While having exorbitant expectations towards myself in terms of ogarnięcie, my tolerance for people who:
- fall back on their promises,
- fail to meet deadlines,
- deliver work of poor quality,
- are indecisive,
- do not control things happening around them,
- are poor in planning,
- fool about well ahead of deadline and then rush to make it in time,
is on constant decline.

The same, horrifyingly, applies to daily life. I have been sick of my listening to my currently-holidaying workmate wondering one day before setting off to a trip around south-eastern Europe whether the third-party liability car insurance is valid outside EU and whether to take her husband’s car for inspection before starting a five-thousand-kilometre trip. Another co-worker was moaning on Friday since she had decided to have her car checked in a garage on the day of leaving for the long weekend, some defect was found and did not know what to do.

An ogarnięty individual has their car inspected some two or three weeks before a longer trip, since in case mechanics detect something which needs to be fixed there is headroom for ordering a spare part and booking a repair slot in a garage…

I could carry on with several such examples, but I see little point in flogging a dead horse. Life is too short to do things slowly, to get stuck in analysis to reach paralysis, to dither ten times before taking a decision. I am growing fond if idea of lean life. There are people who are older than me and today live in one country, while in a month they might move into another country. Their all belongings could fit into a few suitcases, they do not own a flat nor a car, because both assets are burdens. Compare them to owners of terraced houses in the suburbs – contents of their garages would not fit into suitcases of their peers who have not settled down yet.

I have learnt to think twice before buying something which I would use once or twice and now I try to borrow it or have it shared. Actually if you rent a well-equipped flat, you do not need to possess other stuff than a portable computer, clothes, footwear, cosmetics, documents and a mobile phone. Thanks to technological progress documents books and photos can be stored in an electronic form and the only concern is to have them properly stored and backed up. This also mean you do not get attached to stuff such as mugs, cutlery, etc. To live like this you need to learn to treat objects which facilitate your life instrumentally and decrease your expectations towards them. If you use an iron, a washing machine, a TV, a shared car, this will not be the one with all functions you would choose but in turn one which is not a burden for you.

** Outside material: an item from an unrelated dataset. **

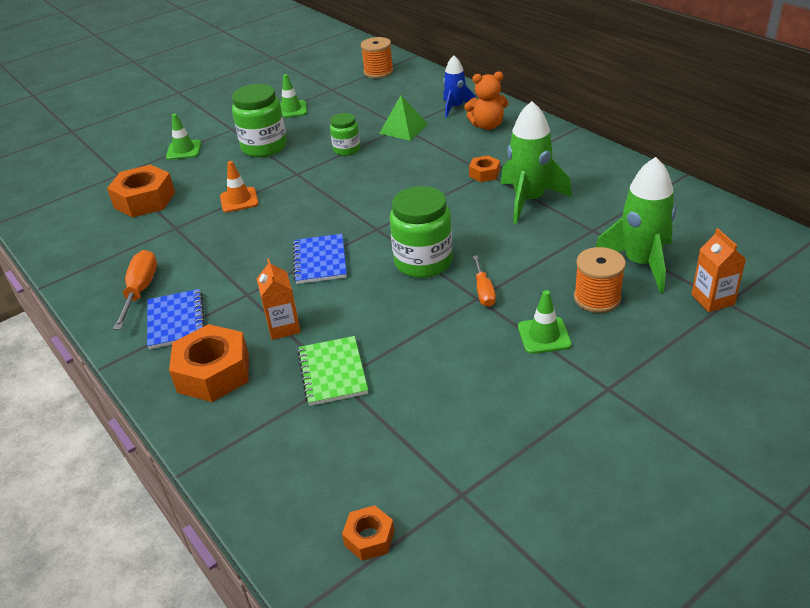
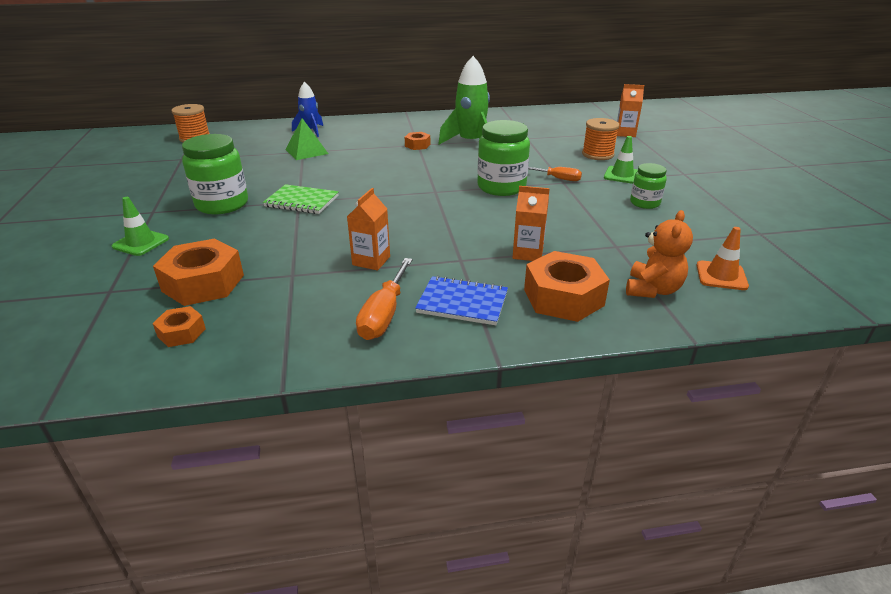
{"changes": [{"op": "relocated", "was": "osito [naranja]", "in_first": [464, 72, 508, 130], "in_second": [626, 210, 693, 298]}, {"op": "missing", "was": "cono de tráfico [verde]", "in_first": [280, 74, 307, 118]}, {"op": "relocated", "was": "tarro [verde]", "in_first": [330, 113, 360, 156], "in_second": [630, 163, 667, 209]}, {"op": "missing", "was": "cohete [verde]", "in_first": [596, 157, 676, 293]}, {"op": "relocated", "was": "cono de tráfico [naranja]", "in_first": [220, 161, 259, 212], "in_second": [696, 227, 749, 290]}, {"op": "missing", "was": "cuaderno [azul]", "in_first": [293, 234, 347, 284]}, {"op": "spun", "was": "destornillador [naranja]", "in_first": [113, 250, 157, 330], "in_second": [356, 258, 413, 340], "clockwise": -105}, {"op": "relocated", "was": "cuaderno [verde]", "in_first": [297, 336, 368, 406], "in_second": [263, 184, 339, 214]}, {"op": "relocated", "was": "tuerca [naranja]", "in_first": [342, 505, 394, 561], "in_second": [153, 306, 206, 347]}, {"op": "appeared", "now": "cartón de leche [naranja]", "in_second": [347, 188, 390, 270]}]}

The first step towards lean life? Rationalise the content of your dwelling, basement, attic, garage and find out which stuff you can get rid of! Analyse how much clutter you store in case they come in handy. Most people, as long as they do not move frequently, tend to accumulate things they bought on the spur of the moment, made use of them a few times and then put them away for a future use. Some of them have made a step forward and put up some of their stuff on Allegro or OLX, alternatively, they exchange stuff with similar folks who also do not need various stuff. But the step towards a deeper changes must be taken at the stage of buying and thinking twice whether an item would indeed be used repeatedly; the step which people who take pleasure in shopping might find difficult.